=== Written instruction ===
Count how many lines in the material below contain the string "lobe", treating uppercase and lowercase as different. Reply with the number alone.

Segmentation data

--- Begin ---

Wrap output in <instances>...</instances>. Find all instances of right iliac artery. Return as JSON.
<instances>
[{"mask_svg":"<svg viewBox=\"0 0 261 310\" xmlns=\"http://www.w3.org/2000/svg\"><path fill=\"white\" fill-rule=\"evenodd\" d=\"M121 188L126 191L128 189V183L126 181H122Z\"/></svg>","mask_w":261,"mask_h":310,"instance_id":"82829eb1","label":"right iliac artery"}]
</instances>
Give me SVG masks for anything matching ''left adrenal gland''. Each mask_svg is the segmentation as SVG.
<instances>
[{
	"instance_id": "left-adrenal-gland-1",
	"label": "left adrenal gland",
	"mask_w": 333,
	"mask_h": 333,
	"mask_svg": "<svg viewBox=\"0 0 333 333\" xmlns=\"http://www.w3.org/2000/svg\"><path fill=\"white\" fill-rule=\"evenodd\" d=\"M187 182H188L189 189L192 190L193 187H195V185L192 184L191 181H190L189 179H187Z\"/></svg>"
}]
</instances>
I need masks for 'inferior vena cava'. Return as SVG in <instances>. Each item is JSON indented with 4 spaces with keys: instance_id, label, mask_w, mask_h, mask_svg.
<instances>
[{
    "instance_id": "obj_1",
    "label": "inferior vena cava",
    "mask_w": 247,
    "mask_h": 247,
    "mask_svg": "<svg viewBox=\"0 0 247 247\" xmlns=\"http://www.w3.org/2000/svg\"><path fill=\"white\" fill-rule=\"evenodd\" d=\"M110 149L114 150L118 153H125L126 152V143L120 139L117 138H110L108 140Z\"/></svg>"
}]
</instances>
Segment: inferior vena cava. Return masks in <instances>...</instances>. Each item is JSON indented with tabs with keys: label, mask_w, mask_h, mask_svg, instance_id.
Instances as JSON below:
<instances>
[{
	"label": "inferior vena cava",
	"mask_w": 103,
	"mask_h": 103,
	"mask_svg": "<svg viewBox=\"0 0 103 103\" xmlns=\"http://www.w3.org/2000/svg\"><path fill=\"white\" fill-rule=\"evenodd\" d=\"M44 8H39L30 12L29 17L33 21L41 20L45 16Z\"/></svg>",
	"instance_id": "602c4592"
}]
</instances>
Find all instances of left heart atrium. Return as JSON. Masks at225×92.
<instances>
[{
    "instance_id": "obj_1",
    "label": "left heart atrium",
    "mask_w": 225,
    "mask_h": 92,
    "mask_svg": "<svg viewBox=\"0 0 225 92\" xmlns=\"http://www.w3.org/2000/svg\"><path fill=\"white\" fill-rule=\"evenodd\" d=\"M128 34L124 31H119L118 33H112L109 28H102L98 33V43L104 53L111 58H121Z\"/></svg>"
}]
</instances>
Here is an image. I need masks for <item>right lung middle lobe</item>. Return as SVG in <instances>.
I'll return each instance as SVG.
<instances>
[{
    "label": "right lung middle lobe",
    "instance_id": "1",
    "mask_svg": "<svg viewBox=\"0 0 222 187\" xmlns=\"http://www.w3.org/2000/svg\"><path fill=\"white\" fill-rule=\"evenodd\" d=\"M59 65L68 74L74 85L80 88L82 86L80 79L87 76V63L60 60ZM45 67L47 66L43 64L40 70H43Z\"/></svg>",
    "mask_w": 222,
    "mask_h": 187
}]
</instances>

--- End ---

=== Result below ===
2